→ Your assignment:
Could you repeat all of the entries exactly, leaving out any pictures?

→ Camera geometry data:
──────
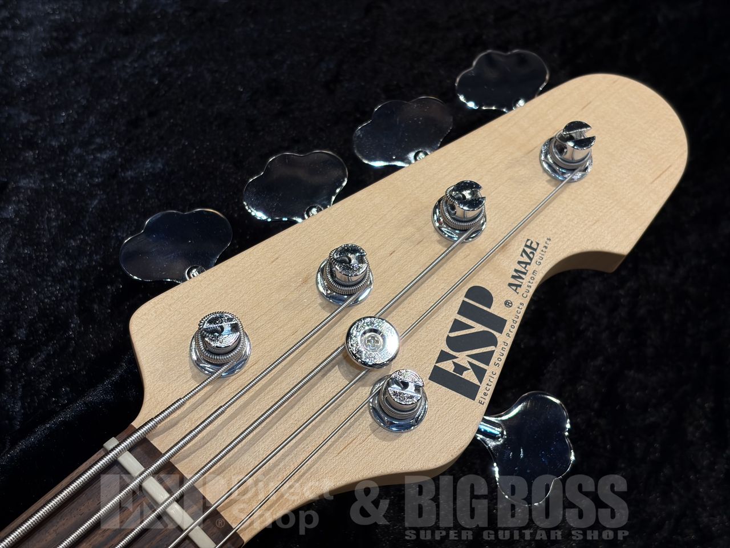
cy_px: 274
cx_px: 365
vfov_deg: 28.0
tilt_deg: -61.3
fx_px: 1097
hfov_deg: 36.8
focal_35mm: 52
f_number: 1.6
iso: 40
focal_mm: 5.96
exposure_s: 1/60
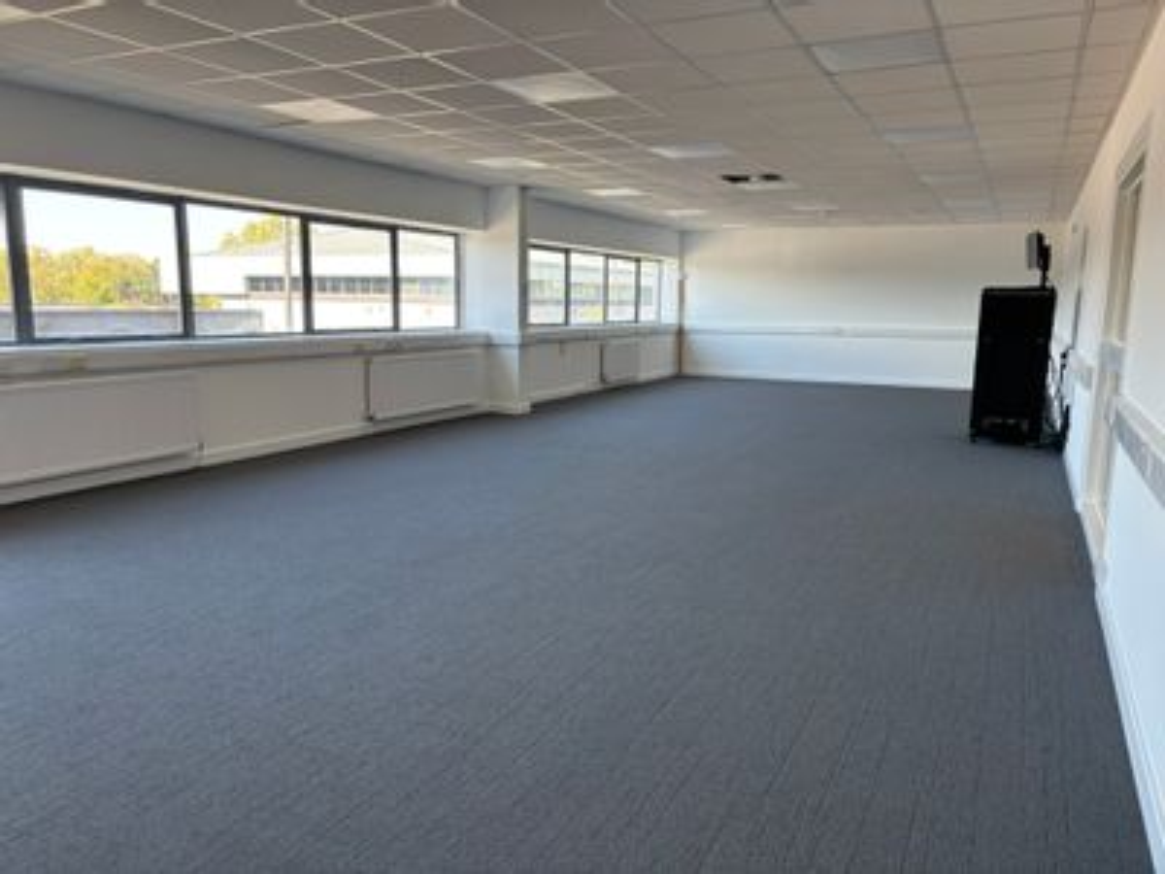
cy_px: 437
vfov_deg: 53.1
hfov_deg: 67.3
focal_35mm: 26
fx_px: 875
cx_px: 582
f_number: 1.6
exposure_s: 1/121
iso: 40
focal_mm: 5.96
──────
→ Task answer:
cy_px: 274
cx_px: 365
vfov_deg: 28.0
tilt_deg: -61.3
fx_px: 1097
hfov_deg: 36.8
focal_35mm: 52
f_number: 1.6
iso: 40
focal_mm: 5.96
exposure_s: 1/60
cy_px: 437
vfov_deg: 53.1
hfov_deg: 67.3
focal_35mm: 26
fx_px: 875
cx_px: 582
f_number: 1.6
exposure_s: 1/121
iso: 40
focal_mm: 5.96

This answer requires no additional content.